This article was originally published Aug. 6.
Broad Institute researchers have come up with a new method for stitching together Illumina short reads and long reads generated on the Pacific Biosciences platform that appears to be well-suited for de novo assembly and finishing of bacterial genomes.
The method is the latest in a series of approaches that have emerged in recent months to take advantage of the long PacBio reads to improve the quality of assemblies. These methods promise to help researchers produce high-quality, finished genomes in much less time and at much lower cost than is currently possible.
"We wanted to take this problem of finishing from an enormously expensive and time-consuming process to something that is much, much lower cost and essentially automated," senior author David Jaffe, director of computational research and development at the Broad Institute, told In Sequence.
In a paper appearing online last month in Genome Research, Jaffe and his colleagues demonstrated that such automated finishing is feasible with their hybrid assembly approach, which currently relies on long PacBio reads and two types of Illumina short read data.
Jaffe's team developed a new assembly algorithm for its approach that it folded into the ALLPATHS-LG program previously developed at the Broad Institute. Using this method, the Broad researchers put together finished genomes for 16 bacterial samples, including samples from three species with available reference genome sequences.

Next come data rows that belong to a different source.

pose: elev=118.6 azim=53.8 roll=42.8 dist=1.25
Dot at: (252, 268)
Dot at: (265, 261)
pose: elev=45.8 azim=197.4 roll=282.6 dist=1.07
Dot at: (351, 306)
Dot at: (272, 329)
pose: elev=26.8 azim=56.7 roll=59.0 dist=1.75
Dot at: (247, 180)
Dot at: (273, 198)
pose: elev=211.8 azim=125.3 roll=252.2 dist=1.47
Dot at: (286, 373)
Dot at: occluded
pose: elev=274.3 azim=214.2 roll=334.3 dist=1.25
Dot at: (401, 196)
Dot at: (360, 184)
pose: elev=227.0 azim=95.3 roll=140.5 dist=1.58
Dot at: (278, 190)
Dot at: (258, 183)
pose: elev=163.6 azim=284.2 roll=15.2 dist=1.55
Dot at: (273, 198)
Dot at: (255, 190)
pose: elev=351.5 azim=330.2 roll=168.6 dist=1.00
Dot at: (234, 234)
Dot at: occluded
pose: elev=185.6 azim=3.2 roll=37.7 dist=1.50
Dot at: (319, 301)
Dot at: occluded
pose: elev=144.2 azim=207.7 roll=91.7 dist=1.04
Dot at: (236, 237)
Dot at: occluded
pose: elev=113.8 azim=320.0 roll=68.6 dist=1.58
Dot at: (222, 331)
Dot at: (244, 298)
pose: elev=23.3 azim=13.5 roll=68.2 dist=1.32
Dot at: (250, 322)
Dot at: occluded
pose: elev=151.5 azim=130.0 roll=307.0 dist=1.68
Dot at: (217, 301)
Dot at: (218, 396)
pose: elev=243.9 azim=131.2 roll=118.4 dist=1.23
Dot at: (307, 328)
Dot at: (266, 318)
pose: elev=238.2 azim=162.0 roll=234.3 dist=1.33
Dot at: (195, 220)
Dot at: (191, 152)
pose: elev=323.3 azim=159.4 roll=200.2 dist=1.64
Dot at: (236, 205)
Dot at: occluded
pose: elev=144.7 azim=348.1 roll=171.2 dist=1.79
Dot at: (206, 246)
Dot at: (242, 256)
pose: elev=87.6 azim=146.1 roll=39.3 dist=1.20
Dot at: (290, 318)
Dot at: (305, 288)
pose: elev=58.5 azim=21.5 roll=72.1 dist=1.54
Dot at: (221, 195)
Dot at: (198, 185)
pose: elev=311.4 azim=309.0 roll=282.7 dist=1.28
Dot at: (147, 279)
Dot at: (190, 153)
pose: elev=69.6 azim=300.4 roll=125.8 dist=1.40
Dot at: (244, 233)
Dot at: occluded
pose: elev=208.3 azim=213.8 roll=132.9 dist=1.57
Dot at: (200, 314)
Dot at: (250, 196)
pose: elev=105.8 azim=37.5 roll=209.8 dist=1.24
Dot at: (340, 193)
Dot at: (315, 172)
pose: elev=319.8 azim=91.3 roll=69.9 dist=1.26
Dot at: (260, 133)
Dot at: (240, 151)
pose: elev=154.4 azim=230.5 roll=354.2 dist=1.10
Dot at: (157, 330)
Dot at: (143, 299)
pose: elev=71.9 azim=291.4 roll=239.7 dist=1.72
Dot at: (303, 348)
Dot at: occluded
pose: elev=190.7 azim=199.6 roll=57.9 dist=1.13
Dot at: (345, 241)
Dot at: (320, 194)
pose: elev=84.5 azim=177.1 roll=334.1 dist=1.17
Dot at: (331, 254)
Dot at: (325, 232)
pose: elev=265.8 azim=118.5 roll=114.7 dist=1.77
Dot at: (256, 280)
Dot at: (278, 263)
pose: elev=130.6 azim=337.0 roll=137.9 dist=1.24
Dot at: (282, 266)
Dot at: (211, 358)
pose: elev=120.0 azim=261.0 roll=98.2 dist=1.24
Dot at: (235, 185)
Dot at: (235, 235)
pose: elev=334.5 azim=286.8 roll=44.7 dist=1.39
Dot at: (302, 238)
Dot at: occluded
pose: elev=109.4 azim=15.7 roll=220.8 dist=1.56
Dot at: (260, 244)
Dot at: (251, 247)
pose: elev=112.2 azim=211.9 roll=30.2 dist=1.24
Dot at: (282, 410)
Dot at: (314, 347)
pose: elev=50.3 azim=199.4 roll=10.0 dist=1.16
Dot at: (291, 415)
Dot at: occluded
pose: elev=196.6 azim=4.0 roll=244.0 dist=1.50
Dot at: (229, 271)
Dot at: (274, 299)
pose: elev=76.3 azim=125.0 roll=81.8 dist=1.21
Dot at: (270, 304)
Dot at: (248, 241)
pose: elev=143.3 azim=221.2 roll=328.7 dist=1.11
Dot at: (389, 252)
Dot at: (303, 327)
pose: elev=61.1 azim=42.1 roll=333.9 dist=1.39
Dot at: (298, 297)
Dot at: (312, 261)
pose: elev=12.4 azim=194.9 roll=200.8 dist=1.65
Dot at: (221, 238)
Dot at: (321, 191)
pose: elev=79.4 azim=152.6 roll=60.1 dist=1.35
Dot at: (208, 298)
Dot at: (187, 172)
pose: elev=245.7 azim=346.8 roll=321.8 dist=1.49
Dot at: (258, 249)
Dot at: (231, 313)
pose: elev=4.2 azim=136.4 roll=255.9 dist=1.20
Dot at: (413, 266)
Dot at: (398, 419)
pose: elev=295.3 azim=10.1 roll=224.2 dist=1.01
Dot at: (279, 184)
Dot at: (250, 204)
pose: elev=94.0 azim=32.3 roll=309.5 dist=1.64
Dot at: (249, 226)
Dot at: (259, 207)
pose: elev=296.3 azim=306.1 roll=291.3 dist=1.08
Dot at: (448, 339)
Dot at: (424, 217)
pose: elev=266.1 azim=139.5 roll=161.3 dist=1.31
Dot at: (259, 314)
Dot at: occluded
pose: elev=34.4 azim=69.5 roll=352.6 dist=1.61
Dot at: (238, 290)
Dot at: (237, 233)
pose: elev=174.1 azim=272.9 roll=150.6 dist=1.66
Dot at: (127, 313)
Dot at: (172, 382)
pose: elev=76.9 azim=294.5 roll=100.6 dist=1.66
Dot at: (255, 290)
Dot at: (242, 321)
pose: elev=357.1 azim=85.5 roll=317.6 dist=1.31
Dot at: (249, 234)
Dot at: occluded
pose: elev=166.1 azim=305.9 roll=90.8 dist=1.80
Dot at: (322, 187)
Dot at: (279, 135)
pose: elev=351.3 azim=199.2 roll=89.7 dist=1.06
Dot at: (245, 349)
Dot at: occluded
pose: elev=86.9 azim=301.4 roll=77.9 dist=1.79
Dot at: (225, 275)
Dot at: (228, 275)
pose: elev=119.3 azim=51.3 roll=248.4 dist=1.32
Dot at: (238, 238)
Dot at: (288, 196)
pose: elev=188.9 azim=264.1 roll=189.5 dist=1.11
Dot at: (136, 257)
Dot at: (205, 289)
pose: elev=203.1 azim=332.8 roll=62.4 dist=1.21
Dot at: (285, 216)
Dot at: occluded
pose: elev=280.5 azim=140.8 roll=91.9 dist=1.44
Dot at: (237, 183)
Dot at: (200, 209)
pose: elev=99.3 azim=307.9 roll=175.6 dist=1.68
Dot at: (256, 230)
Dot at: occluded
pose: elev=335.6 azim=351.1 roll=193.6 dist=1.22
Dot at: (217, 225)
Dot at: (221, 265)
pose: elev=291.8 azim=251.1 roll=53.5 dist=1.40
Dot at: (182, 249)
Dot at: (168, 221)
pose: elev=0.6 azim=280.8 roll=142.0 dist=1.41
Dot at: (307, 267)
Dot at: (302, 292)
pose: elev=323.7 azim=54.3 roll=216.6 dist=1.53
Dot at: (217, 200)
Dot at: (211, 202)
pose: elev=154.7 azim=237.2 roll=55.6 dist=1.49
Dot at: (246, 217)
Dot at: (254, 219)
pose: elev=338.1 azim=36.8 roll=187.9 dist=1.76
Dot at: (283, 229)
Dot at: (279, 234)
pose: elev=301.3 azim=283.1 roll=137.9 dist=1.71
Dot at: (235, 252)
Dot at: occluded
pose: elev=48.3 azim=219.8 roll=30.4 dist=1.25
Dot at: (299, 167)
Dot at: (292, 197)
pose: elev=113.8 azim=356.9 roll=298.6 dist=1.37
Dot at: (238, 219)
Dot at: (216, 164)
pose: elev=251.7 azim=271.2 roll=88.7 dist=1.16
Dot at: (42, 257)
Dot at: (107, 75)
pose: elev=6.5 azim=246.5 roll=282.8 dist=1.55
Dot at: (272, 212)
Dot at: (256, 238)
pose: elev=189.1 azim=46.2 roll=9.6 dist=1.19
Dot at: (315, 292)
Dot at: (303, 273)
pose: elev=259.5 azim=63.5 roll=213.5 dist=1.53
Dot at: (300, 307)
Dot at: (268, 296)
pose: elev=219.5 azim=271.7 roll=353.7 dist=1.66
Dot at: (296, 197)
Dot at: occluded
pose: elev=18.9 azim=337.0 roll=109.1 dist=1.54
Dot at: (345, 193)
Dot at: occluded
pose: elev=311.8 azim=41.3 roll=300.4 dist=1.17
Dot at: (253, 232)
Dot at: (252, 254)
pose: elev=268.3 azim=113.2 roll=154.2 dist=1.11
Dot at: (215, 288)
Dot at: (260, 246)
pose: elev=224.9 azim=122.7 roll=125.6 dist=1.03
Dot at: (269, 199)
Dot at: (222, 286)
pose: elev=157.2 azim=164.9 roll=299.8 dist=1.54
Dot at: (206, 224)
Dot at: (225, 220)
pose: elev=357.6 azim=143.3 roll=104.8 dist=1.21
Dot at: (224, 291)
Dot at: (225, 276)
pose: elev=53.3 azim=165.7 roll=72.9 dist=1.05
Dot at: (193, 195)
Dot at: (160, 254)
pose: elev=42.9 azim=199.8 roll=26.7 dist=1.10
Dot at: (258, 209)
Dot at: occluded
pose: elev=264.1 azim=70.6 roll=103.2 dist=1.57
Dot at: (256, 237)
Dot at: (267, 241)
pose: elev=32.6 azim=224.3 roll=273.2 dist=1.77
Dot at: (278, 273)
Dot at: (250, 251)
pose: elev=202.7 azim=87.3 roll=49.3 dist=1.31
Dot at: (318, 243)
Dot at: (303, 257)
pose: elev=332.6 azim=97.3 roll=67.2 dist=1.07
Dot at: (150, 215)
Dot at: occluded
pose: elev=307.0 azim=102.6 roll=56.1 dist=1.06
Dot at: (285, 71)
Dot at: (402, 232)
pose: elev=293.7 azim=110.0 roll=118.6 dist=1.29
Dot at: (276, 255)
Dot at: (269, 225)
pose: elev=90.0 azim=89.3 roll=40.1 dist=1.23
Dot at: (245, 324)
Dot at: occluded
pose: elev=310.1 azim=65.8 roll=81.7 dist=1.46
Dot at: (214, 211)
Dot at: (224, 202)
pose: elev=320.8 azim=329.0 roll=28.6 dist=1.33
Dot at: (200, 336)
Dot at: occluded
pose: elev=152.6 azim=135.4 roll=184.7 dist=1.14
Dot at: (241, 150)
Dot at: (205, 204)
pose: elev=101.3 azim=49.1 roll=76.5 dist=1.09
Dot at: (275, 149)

Comparisons with these reference genomes indicated that the hybrid assemblies were more accurate than existing references for two of the three species, prompting the study authors to assert that "assemblies exceeding finished quality can be obtained from whole-genome shotgun data and automated computation."
Based on their own success with the approach so far, Jaffe noted that the Broad may eventually offer a bacterial genome sequencing, assembly, and finishing service centered on the hybrid assembly method.
Co-author Carsten Russ, assistant director of emerging technologies with the Broad Institute's genome sequencing and analysis program, confirmed plans to establish such a service, though the timeline and anticipated cost per genome have not yet been hammered out.
Crossing the Finish Line
The introduction of low-cost second-generation sequencing systems has spurred a spike in the availability of draft genome sequences. But perfecting and filling gaps in these sequences with PCR and Sanger sequencing has remained an expensive and painstaking endeavor, Jaffe explained, involving incremental tweaks to the original assembly and manual correction of suspicious or incomplete sequences.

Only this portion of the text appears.